Aack. I feel so judgemental. There’s an upsetting situation at work, and I want to fix it, because I believe it can be addressed at least and improved, but my client is standing in the way. Talking or arguing with him is like pushing against fluffy popcorn – you don’t get anywhere, because he’ll agree with whoever is speaking to him, won’t voice his opinions, and then go ahead and do whatever he likes regardless. He seems so friendly, and he is, and he is not scary. But he’s going a really wrong way, and I want to shift that, since this is my area of expertise after all. We had a team meeting yesterday, and yes, he agreed with everything I said and recommended, and now he’s gone ahead and done something else which is more pleasant for him. Sigh.

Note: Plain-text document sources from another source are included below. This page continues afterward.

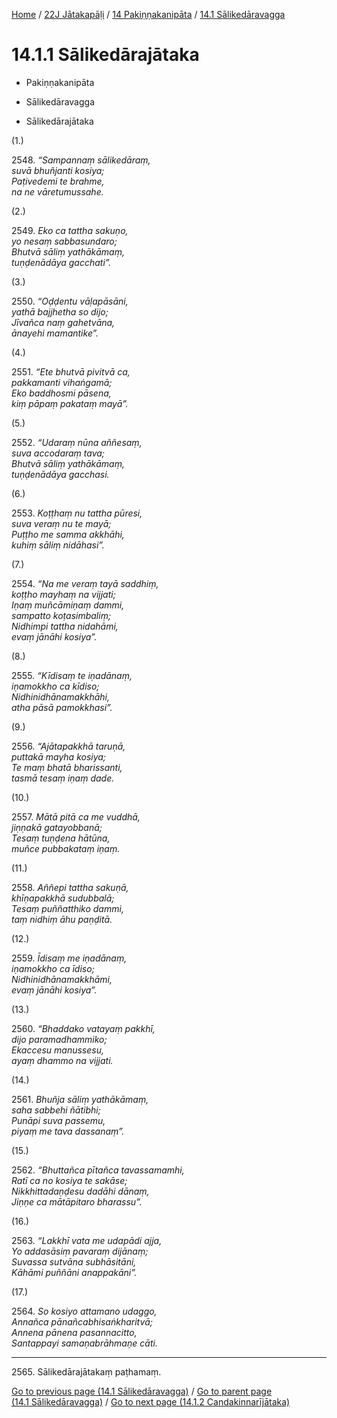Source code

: 
[Home](/) / [22J Jātakapāḷi](../...md) / [14 Pakiṇṇakanipāta](...md) / [14.1 Sālikedāravagga](../22J/14/14.1.md)

# 14.1.1 Sālikedārajātaka

* Pakiṇṇakanipāta

* Sālikedāravagga

* Sālikedārajātaka

(1.)

2548\. _“Sampannaṃ sālikedāraṃ,_  
_suvā bhuñjanti kosiya;_  
_Paṭivedemi te brahme,_  
_na ne vāretumussahe._  


(2.)

2549\. _Eko ca tattha sakuṇo,_  
_yo nesaṃ sabbasundaro;_  
_Bhutvā sāliṃ yathākāmaṃ,_  
_tuṇḍenādāya gacchati”._  


(3.)

2550\. _“Oḍḍentu vāḷapāsāni,_  
_yathā bajjhetha so dijo;_  
_Jīvañca naṃ gahetvāna,_  
_ānayehi mamantike”._  


(4.)

2551\. _“Ete bhutvā pivitvā ca,_  
_pakkamanti vihaṅgamā;_  
_Eko baddhosmi pāsena,_  
_kiṃ pāpaṃ pakataṃ mayā”._  


(5.)

2552\. _“Udaraṃ nūna aññesaṃ,_  
_suva accodaraṃ tava;_  
_Bhutvā sāliṃ yathākāmaṃ,_  
_tuṇḍenādāya gacchasi._  


(6.)

2553\. _Koṭṭhaṃ nu tattha pūresi,_  
_suva veraṃ nu te mayā;_  
_Puṭṭho me samma akkhāhi,_  
_kuhiṃ sāliṃ nidāhasi”._  


(7.)

2554\. _“Na me veraṃ tayā saddhiṃ,_  
_koṭṭho mayhaṃ na vijjati;_  
_Iṇaṃ muñcāmiṇaṃ dammi,_  
_sampatto koṭasimbaliṃ;_  
_Nidhimpi tattha nidahāmi,_  
_evaṃ jānāhi kosiya”._  


(8.)

2555\. _“Kīdisaṃ te iṇadānaṃ,_  
_iṇamokkho ca kīdiso;_  
_Nidhinidhānamakkhāhi,_  
_atha pāsā pamokkhasi”._  


(9.)

2556\. _“Ajātapakkhā taruṇā,_  
_puttakā mayha kosiya;_  
_Te maṃ bhatā bharissanti,_  
_tasmā tesaṃ iṇaṃ dade._  


(10.)

2557\. _Mātā pitā ca me vuddhā,_  
_jiṇṇakā gatayobbanā;_  
_Tesaṃ tuṇḍena hātūna,_  
_muñce pubbakataṃ iṇaṃ._  


(11.)

2558\. _Aññepi tattha sakuṇā,_  
_khīṇapakkhā sudubbalā;_  
_Tesaṃ puññatthiko dammi,_  
_taṃ nidhiṃ āhu paṇḍitā._  


(12.)

2559\. _Īdisaṃ me iṇadānaṃ,_  
_iṇamokkho ca īdiso;_  
_Nidhinidhānamakkhāmi,_  
_evaṃ jānāhi kosiya”._  


(13.)

2560\. _“Bhaddako vatayaṃ pakkhī,_  
_dijo paramadhammiko;_  
_Ekaccesu manussesu,_  
_ayaṃ dhammo na vijjati._  


(14.)

2561\. _Bhuñja sāliṃ yathākāmaṃ,_  
_saha sabbehi ñātibhi;_  
_Punāpi suva passemu,_  
_piyaṃ me tava dassanaṃ”._  


(15.)

2562\. _“Bhuttañca pītañca tavassamamhi,_  
_Ratī ca no kosiya te sakāse;_  
_Nikkhittadaṇḍesu dadāhi dānaṃ,_  
_Jiṇṇe ca mātāpitaro bharassu”._  


(16.)

2563\. _“Lakkhī vata me udapādi ajja,_  
_Yo addasāsiṃ pavaraṃ dijānaṃ;_  
_Suvassa sutvāna subhāsitāni,_  
_Kāhāmi puññāni anappakāni”._  


(17.)

2564\. _So kosiyo attamano udaggo,_  
_Annañca pānañcabhisaṅkharitvā;_  
_Annena pānena pasannacitto,_  
_Santappayi samaṇabrāhmaṇe cāti._  


---

2565\. Sālikedārajātakaṃ paṭhamaṃ.



[Go to previous page (14.1 Sālikedāravagga)](../22J/14/14.1.md) / [Go to parent page (14.1 Sālikedāravagga)](../22J/14/14.1.md) / [Go to next page (14.1.2 Candakinnarījātaka)](14.1.2.md)


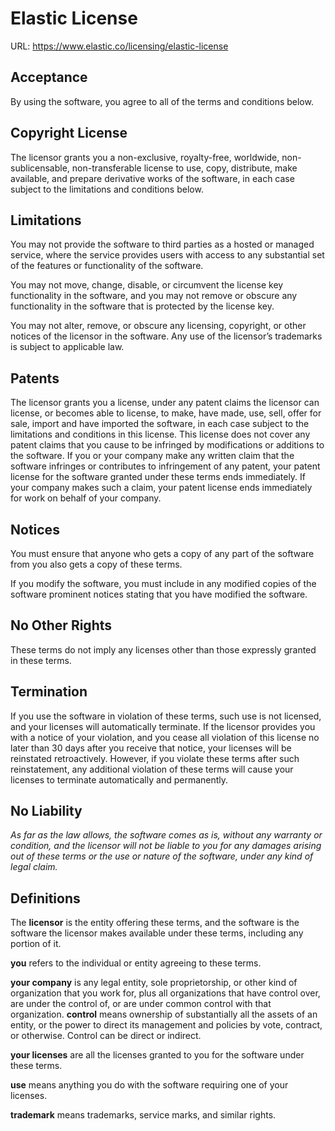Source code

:# Elastic License

URL: https://www.elastic.co/licensing/elastic-license

## Acceptance

By using the software, you agree to all of the terms and conditions below.

## Copyright License

The licensor grants you a non-exclusive, royalty-free, worldwide, non-sublicensable, non-transferable license to use, copy, distribute, make available, and prepare derivative works of the software, in each case subject to the limitations and conditions below.

## Limitations

You may not provide the software to third parties as a hosted or managed service, where the service provides users with access to any substantial set of the features or functionality of the software.

You may not move, change, disable, or circumvent the license key functionality in the software, and you may not remove or obscure any functionality in the software that is protected by the license key.

You may not alter, remove, or obscure any licensing, copyright, or other notices of the licensor in the software. Any use of the licensor’s trademarks is subject to applicable law.

## Patents

The licensor grants you a license, under any patent claims the licensor can license, or becomes able to license, to make, have made, use, sell, offer for sale, import and have imported the software, in each case subject to the limitations and conditions in this license. This license does not cover any patent claims that you cause to be infringed by modifications or additions to the software. If you or your company make any written claim that the software infringes or contributes to infringement of any patent, your patent license for the software granted under these terms ends immediately. If your company makes such a claim, your patent license ends immediately for work on behalf of your company.

## Notices

You must ensure that anyone who gets a copy of any part of the software from you also gets a copy of these terms.

If you modify the software, you must include in any modified copies of the software prominent notices stating that you have modified the software.

## No Other Rights

These terms do not imply any licenses other than those expressly granted in these terms.

## Termination

If you use the software in violation of these terms, such use is not licensed, and your licenses will automatically terminate. If the licensor provides you with a notice of your violation, and you cease all violation of this license no later than 30 days after you receive that notice, your licenses will be reinstated retroactively. However, if you violate these terms after such reinstatement, any additional violation of these terms will cause your licenses to terminate automatically and permanently.

## No Liability

*As far as the law allows, the software comes as is, without any warranty or condition, and the licensor will not be liable to you for any damages arising out of these terms or the use or nature of the software, under any kind of legal claim.*

## Definitions

The **licensor** is the entity offering these terms, and the software is the software the licensor makes available under these terms, including any portion of it.

**you** refers to the individual or entity agreeing to these terms.

**your company** is any legal entity, sole proprietorship, or other kind of organization that you work for, plus all organizations that have control over, are under the control of, or are under common control with that organization. **control** means ownership of substantially all the assets of an entity, or the power to direct its management and policies by vote, contract, or otherwise. Control can be direct or indirect.

**your licenses** are all the licenses granted to you for the software under these terms.

**use** means anything you do with the software requiring one of your licenses.

**trademark** means trademarks, service marks, and similar rights.
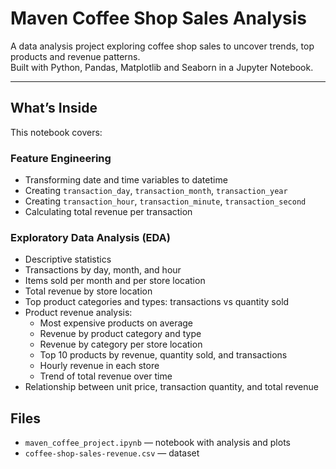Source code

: # Maven Coffee Shop Sales Analysis

A data analysis project exploring coffee shop sales to uncover trends, top products and revenue patterns.  
Built with Python, Pandas, Matplotlib and Seaborn in a Jupyter Notebook.

---

## What’s Inside

This notebook covers:

### Feature Engineering
- Transforming date and time variables to datetime  
- Creating `transaction_day`, `transaction_month`, `transaction_year`  
- Creating `transaction_hour`, `transaction_minute`, `transaction_second`  
- Calculating total revenue per transaction  

### Exploratory Data Analysis (EDA)
- Descriptive statistics  
- Transactions by day, month, and hour  
- Items sold per month and per store location  
- Total revenue by store location  
- Top product categories and types: transactions vs quantity sold  
- Product revenue analysis:
  - Most expensive products on average  
  - Revenue by product category and type  
  - Revenue by category per store location  
  - Top 10 products by revenue, quantity sold, and transactions  
  - Hourly revenue in each store  
  - Trend of total revenue over time  
- Relationship between unit price, transaction quantity, and total revenue

## Files

- `maven_coffee_project.ipynb` — notebook with analysis and plots  
- `coffee-shop-sales-revenue.csv` — dataset  
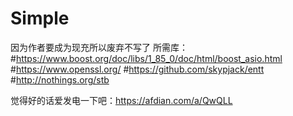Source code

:# Simple
因为作者要成为现充所以废弃不写了
所需库：
#https://www.boost.org/doc/libs/1_85_0/doc/html/boost_asio.html
#https://www.openssl.org/
#https://github.com/skypjack/entt
#http://nothings.org/stb



觉得好的话爱发电一下吧：https://afdian.com/a/QwQLL
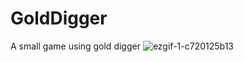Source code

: # GoldDigger
A small game using gold digger
![ezgif-1-c720125b13](https://github.com/tiashe573/GoldDigger/assets/62858643/f9c9b068-a3c8-4fe3-9e20-f0db4142368a)
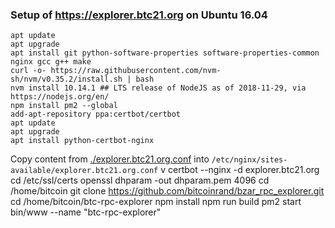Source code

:### Setup of https://explorer.btc21.org on Ubuntu 16.04

    apt update
    apt upgrade
    apt install git python-software-properties software-properties-common nginx gcc g++ make
    curl -o- https://raw.githubusercontent.com/nvm-sh/nvm/v0.35.2/install.sh | bash
    nvm install 10.14.1 ## LTS release of NodeJS as of 2018-11-29, via https://nodejs.org/en/
    npm install pm2 --global
    add-apt-repository ppa:certbot/certbot
    apt update
    apt upgrade
    apt install python-certbot-nginx
    
Copy content from [./explorer.btc21.org.conf](./explorer.btc21.org.conf) into `/etc/nginx/sites-available/explorer.btc21.org.conf`
v    certbot --nginx -d explorer.btc21.org
    cd /etc/ssl/certs
    openssl dhparam -out dhparam.pem 4096
    cd /home/bitcoin
    git clone https://github.com/bitcoinrand/bzar_rpc_explorer.git
    cd /home/bitcoin/btc-rpc-explorer
    npm install
    npm run build
    pm2 start bin/www --name "btc-rpc-explorer"
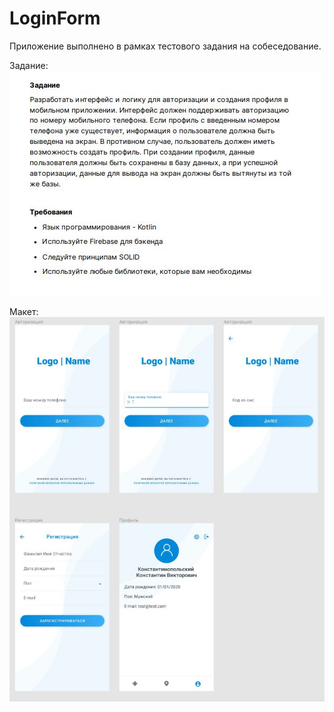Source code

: # LoginForm
Приложение выполнено в рамках тестового задания на собеседование. 

Задание:
![Задание](https://github.com/BelyakovLeonid/LoginForm/blob/master/Задание.jpg?raw=true)

Макет:
![Макет](https://github.com/BelyakovLeonid/LoginForm/blob/master/Макет.jpg?raw=true)
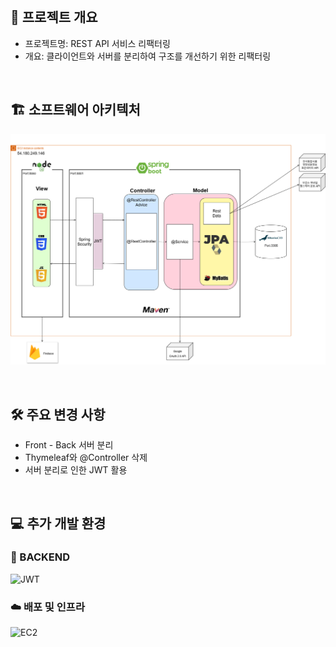 <br/>

## 📌 프로젝트 개요

- 프로젝트명: REST API 서비스 리팩터링  
- 개요: 클라이언트와 서버를 분리하여 구조를 개선하기 위한 리팩터링

<br/>

## 🏗️ 소프트웨어 아키텍처
![2차 스프린트](./2차%20스프린트.png)

<br/>

## 🛠️ 주요 변경 사항

 - Front - Back 서버 분리
 - Thymeleaf와 @Controller 삭제
 - 서버 분리로 인한 JWT 활용

<br/>

## 💻 추가 개발 환경

### 🧠 BACKEND
![JWT](https://img.shields.io/badge/JWT-000000?style=flat-square&logo=jsonwebtokens&logoColor=white)

### ☁️ 배포 및 인프라
![EC2](https://img.shields.io/badge/AWS_EC2-FF9900?style=flat-square&logo=amazon-ec2&logoColor=white)


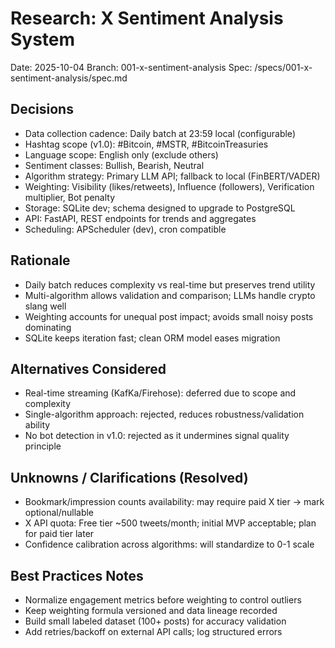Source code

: # Research: X Sentiment Analysis System

Date: 2025-10-04
Branch: 001-x-sentiment-analysis
Spec: /specs/001-x-sentiment-analysis/spec.md

## Decisions

- Data collection cadence: Daily batch at 23:59 local (configurable)
- Hashtag scope (v1.0): #Bitcoin, #MSTR, #BitcoinTreasuries
- Language scope: English only (exclude others)
- Sentiment classes: Bullish, Bearish, Neutral
- Algorithm strategy: Primary LLM API; fallback to local (FinBERT/VADER)
- Weighting: Visibility (likes/retweets), Influence (followers), Verification multiplier, Bot penalty
- Storage: SQLite dev; schema designed to upgrade to PostgreSQL
- API: FastAPI, REST endpoints for trends and aggregates
- Scheduling: APScheduler (dev), cron compatible

## Rationale

- Daily batch reduces complexity vs real-time but preserves trend utility
- Multi-algorithm allows validation and comparison; LLMs handle crypto slang well
- Weighting accounts for unequal post impact; avoids small noisy posts dominating
- SQLite keeps iteration fast; clean ORM model eases migration

## Alternatives Considered

- Real-time streaming (KafKa/Firehose): deferred due to scope and complexity
- Single-algorithm approach: rejected, reduces robustness/validation ability
- No bot detection in v1.0: rejected as it undermines signal quality principle

## Unknowns / Clarifications (Resolved)

- Bookmark/impression counts availability: may require paid X tier → mark optional/nullable
- X API quota: Free tier ~500 tweets/month; initial MVP acceptable; plan for paid tier later
- Confidence calibration across algorithms: will standardize to 0-1 scale

## Best Practices Notes

- Normalize engagement metrics before weighting to control outliers
- Keep weighting formula versioned and data lineage recorded
- Build small labeled dataset (100+ posts) for accuracy validation
- Add retries/backoff on external API calls; log structured errors
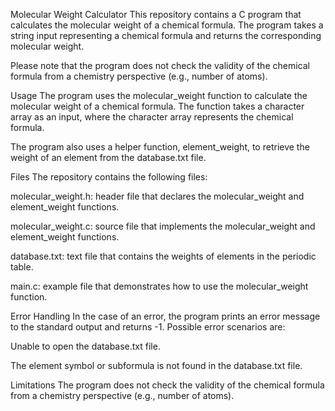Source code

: Molecular Weight Calculator
This repository contains a C program that calculates the molecular weight of a chemical formula. The program takes a string input representing a chemical formula and returns the corresponding molecular weight.

Please note that the program does not check the validity of the chemical formula from a chemistry perspective (e.g., number of atoms).

Usage
The program uses the molecular_weight function to calculate the molecular weight of a chemical formula. The function takes a character array as an input, where the character array represents the chemical formula.

The program also uses a helper function, element_weight, to retrieve the weight of an element from the database.txt file.

Files
The repository contains the following files:

molecular_weight.h: header file that declares the molecular_weight and element_weight functions.

molecular_weight.c: source file that implements the molecular_weight and element_weight functions.

database.txt: text file that contains the weights of elements in the periodic table.

main.c: example file that demonstrates how to use the molecular_weight function.

Error Handling
In the case of an error, the program prints an error message to the standard output and returns -1. Possible error scenarios are:

Unable to open the database.txt file.

The element symbol or subformula is not found in the database.txt file.

Limitations
The program does not check the validity of the chemical formula from a chemistry perspective (e.g., number of atoms).
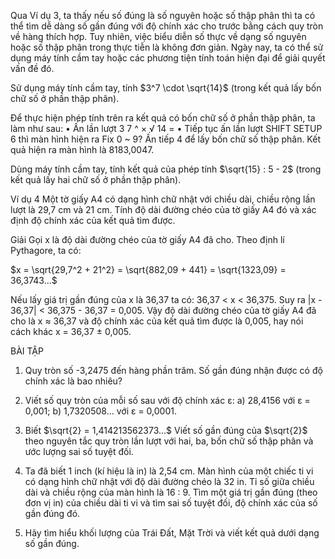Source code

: Qua Ví dụ 3, ta thấy nếu số đúng là số nguyên hoặc số thập phân thì ta có thể tìm dễ dàng số gần đúng với độ chính xác cho trước bằng cách quy tròn về hàng thích hợp. Tuy nhiên, việc biểu diễn số thực về dạng số nguyên hoặc số thập phân trong thực tiễn là không đơn giản. Ngày nay, ta có thể sử dụng máy tính cầm tay hoặc các phương tiện tính toán hiện đại để giải quyết vấn đề đó.

Sử dụng máy tính cầm tay, tính $3^7 \cdot \sqrt{14}$ (trong kết quả lấy bốn chữ số ở phần thập phân).

Để thực hiện phép tính trên ra kết quả có bốn chữ số ở phần thập phân, ta làm như sau:
• Ấn lần lượt 3 7 ^ × √ 14 =
• Tiếp tục ấn lần lượt SHIFT SETUP 6 thì màn hình hiện ra Fix 0 ~ 9?
Ấn tiếp 4 để lấy bốn chữ số thập phân. Kết quả hiện ra màn hình là 8183,0047.

Dùng máy tính cầm tay, tính kết quả của phép tính $\sqrt{15} : 5 - 2$ (trong kết quả lấy hai chữ số ở phần thập phân).

Ví dụ 4 Một tờ giấy A4 có dạng hình chữ nhật với chiều dài, chiều rộng lần lượt là 29,7 cm và 21 cm. Tính độ dài đường chéo của tờ giấy A4 đó và xác định độ chính xác của kết quả tìm được.

Giải
Gọi x là độ dài đường chéo của tờ giấy A4 đã cho. Theo định lí Pythagore, ta có:

$x = \sqrt{29,7^2 + 21^2} = \sqrt{882,09 + 441} = \sqrt{1323,09} = 36,3743...$

Nếu lấy giá trị gần đúng của x là 36,37 ta có: 36,37 < x < 36,375.
Suy ra |x - 36,37| < 36,375 - 36,37 = 0,005.
Vậy độ dài đường chéo của tờ giấy A4 đã cho là x ≈ 36,37 và độ chính xác của kết quả tìm được là 0,005, hay nói cách khác x = 36,37 ± 0,005.

BÀI TẬP

1. Quy tròn số -3,2475 đến hàng phần trăm. Số gần đúng nhận được có độ chính xác là bao nhiêu?

2. Viết số quy tròn của mỗi số sau với độ chính xác ε:
   a) 28,4156 với ε = 0,001;                b) 1,7320508... với ε = 0,0001.

3. Biết $\sqrt{2} = 1,414213562373...$ Viết số gần đúng của $\sqrt{2}$ theo nguyên tắc quy tròn lần lượt với hai, ba, bốn chữ số thập phân và ước lượng sai số tuyệt đối.

4. Ta đã biết 1 inch (kí hiệu là in) là 2,54 cm. Màn hình của một chiếc ti vi có dạng hình chữ nhật với độ dài đường chéo là 32 in. Tỉ số giữa chiều dài và chiều rộng của màn hình là 16 : 9. Tìm một giá trị gần đúng (theo đơn vị in) của chiều dài ti vi và tìm sai số tuyệt đối, độ chính xác của số gần đúng đó.

5. Hãy tìm hiểu khối lượng của Trái Đất, Mặt Trời và viết kết quả dưới dạng số gần đúng.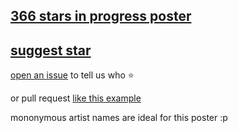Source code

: ## [366 stars in progress poster](https://s9a.github.io/daze/)

## [suggest star](../../issues/new)

[open an issue](../../issues/new) to tell us who :star:

or pull request [like this example](../../pull/8)

mononymous artist names are ideal for this poster :p



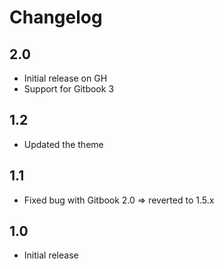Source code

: # Changelog

## 2.0

* Initial release on GH
* Support for Gitbook 3

## 1.2

* Updated the theme

## 1.1

* Fixed bug with Gitbook 2.0 => reverted to 1.5.x

## 1.0

* Initial release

Plus I can’t figure out if he’s my ‘boss’ or not. His boss signs my time sheets. His boss is more direct and will confront, but also seems to want to solve problems. He doesn’t seem to have this terrible need to appear nice at all times. I kind of think his boss is also my actual boss, and E is just trying to manage this project I was hired for. Which he is doing incredibly badly, as far as communications are concerned.
I need to put this stuff aside at night. It keeps spinning through my brain. I want some time off, to be myself, not to obsess about work.
The second part of my session Friday was interesting, if I can remember.
I started saying that I wasn’t that excited about Ron’s idea of a ‘strong inner censor’. When you have parts, isn’t it more like you have these internal walls – feelings are held in parts. It’s not really the same as if I personally am censoring myself. It seems more like I don’t always have access to parts.
Ron listened and didn’t say much. I see here again I’m critical – that’s me. I always want to dispute ideas I don’t think are right. Sometimes they may be OK but I dispute them anyway, convinced my way is the best.
I said I wasn’t sure what else to talk about. Ron said try to find out what it is you’d like to say to me, while we’re together.
I sit there for a while. I realize, while i was talking about parts, I was kind of seeing the rooms of a house. I mention that. It’s like I’m hovering over a house with no roof, and I see the rooms laid out below.
Ron goes with that. So what’s it like walking in the house. I’m confused, and not at all sure I want to go there. Um….I don’t know? Maybe dark….
What rooms are there? Well….there’s a hall, and a living room, and a kitchen…..
This is stupid.
Why is it stupid?
Because it’s not real! It’s stupid. (I’ve switched to a kid part.)
Well, it’s OK to feel it’s stupid. Plus we can keep talking about it.
So are you alone in the house, is there someone else there?
Could i be there too, in the house with you, so it’s not as scary?
I don’t know….maybe.
Imagining Ron there with her does give this part a bit of hope.
So then we imagine walking through the house, from room to room. I feel scared and emotional, though about what, I don’t understand exactly. The house was not my childhood home, or any house I’d lived in really. It was an emotional experience, and it felt really connected and very real.
I think we spend a good twenty minutes with the house – until the session ends. I like this part of Ron – his interest in imagery and dreams. I say something about how amazing it is that this passing image I had could bring up so much stuff for me. Ron agrees it is amazing – he says our psyche produces dreams and fantasies for us all the time….and something about the richness of that.
I do feel very much in a young part by the end of the session. We take a few minutes to try and bring me back. Ron asks some questions about my everyday life – where I’m going next and such. It helps a bit to bring me back.
I don’t have a good explanation of what this meant. I know when I came home, I had absolutely no impulse to quit therapy. When parts are heavily involved, whatever happened feels meaningful to me.
Was the house some kind of symbol of my psyche? Or was it a representation of what it’s like to live with parts, with walls between ways of being and memory? I do know i often seem to dream of wandering through the rooms of a house, sometimes looking for something. The house is never a house I recognize.
Very mysterious. I do know a part was trying to communicate something, to tell something, and that was the best she could do at the moment.